Double importance - get control of the process around your sustainability reporting
In connection with the sustainability reporting that must take place in continuation of the CSRD directive's implementation in Danish and European law, companies need to find out what they are reporting on. And this is where the new "double materiality analysis" comes into the picture.
The CSRD reporting must be based on the ESRS standard, which sets out 1144 possible measurement points across approx. 14 categories - all of which are relevant to selected ESG areas.
In order to avoid that all companies collect and report on all points in the ESRS standard, a double materiality analysis must be used to methodically select and argue for which ESG areas the company reports on.

What is a dual materiality analysis?
"Double materiality" is a term that describes which environmental, social or governance-related factors are of great/greatest importance to a company.
A double materiality analysis is carried out prior to the company's sustainability report in order to identify which parameters in the ESRS standard the company believes are relevant to include in their report.
That something has "double significance" means that the company both actively influences the relationship and that they in turn are affected back by the relationship (e.g. climate change, social/demographic traits, gender equality, etc.).
The double materiality analysis must take into account all links in the value chain:
- The company's own activities
- Upstream activities
- Downstream activities

Why do a double materiality analysis?
The double materiality analysis is a requirement of the CSRD Directive, and thus a matter of compliance.
The ESRS standard, which forms the basis for the sustainability reporting that companies must do in connection with the CSRD report, contains 1144 measurement points.
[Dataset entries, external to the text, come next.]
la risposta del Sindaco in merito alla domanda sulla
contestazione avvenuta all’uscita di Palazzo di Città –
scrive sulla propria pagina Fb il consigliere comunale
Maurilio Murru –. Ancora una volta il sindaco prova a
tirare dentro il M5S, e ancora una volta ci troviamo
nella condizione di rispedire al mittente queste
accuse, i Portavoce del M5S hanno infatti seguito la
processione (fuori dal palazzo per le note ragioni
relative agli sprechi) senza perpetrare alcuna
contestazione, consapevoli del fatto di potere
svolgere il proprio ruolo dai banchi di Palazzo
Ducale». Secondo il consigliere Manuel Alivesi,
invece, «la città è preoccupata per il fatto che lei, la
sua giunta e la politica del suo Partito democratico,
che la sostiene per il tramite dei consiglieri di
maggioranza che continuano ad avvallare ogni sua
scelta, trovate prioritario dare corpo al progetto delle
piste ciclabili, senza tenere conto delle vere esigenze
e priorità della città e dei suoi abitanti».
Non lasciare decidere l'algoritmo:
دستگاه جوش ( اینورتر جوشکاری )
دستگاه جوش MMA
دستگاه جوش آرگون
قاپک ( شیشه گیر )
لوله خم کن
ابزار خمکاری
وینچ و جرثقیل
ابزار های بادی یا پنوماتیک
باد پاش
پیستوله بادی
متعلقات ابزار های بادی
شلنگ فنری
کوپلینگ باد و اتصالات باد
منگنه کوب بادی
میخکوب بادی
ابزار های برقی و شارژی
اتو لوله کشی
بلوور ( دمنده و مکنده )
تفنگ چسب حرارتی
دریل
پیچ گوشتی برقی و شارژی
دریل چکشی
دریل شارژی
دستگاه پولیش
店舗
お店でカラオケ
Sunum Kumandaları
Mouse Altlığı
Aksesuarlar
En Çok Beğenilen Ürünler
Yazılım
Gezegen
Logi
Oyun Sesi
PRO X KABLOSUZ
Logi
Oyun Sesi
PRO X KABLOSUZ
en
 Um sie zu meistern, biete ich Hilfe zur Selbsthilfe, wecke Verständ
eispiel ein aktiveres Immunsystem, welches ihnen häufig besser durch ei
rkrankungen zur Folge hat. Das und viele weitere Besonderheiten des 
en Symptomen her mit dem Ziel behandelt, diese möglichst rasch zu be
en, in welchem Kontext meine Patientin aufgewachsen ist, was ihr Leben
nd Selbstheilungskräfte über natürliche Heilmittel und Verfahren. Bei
For many companies, collecting data around all 1144 points will be an insurmountable task.
Therefore, companies must use a double materiality analysis as a "sorting tool" in connection with their reporting. The analysis will most likely rest on contributions from both external actors and internal actors, all of whom serve as data sources for the measurement points that companies consider to be "important".

When is a relationship "substantial"?
When a company conducts a double materiality analysis, they must ask themselves the following questions:
- Does the company's activities affect the investigated relationship?
- Are we influenced by external forces in relation to the relationship?
A specific condition could be "water consumption". In this connection, section E3-4 of the ESRS standard requires the company to report on its own water consumption and on the risks and opportunities the company sees in relation to this matter.
One risk could be that the company is located in a place where access to clean water is difficult. An option, on the other hand, could be for the company to make visible how they can reduce their water consumption and/or switch to using another resource instead.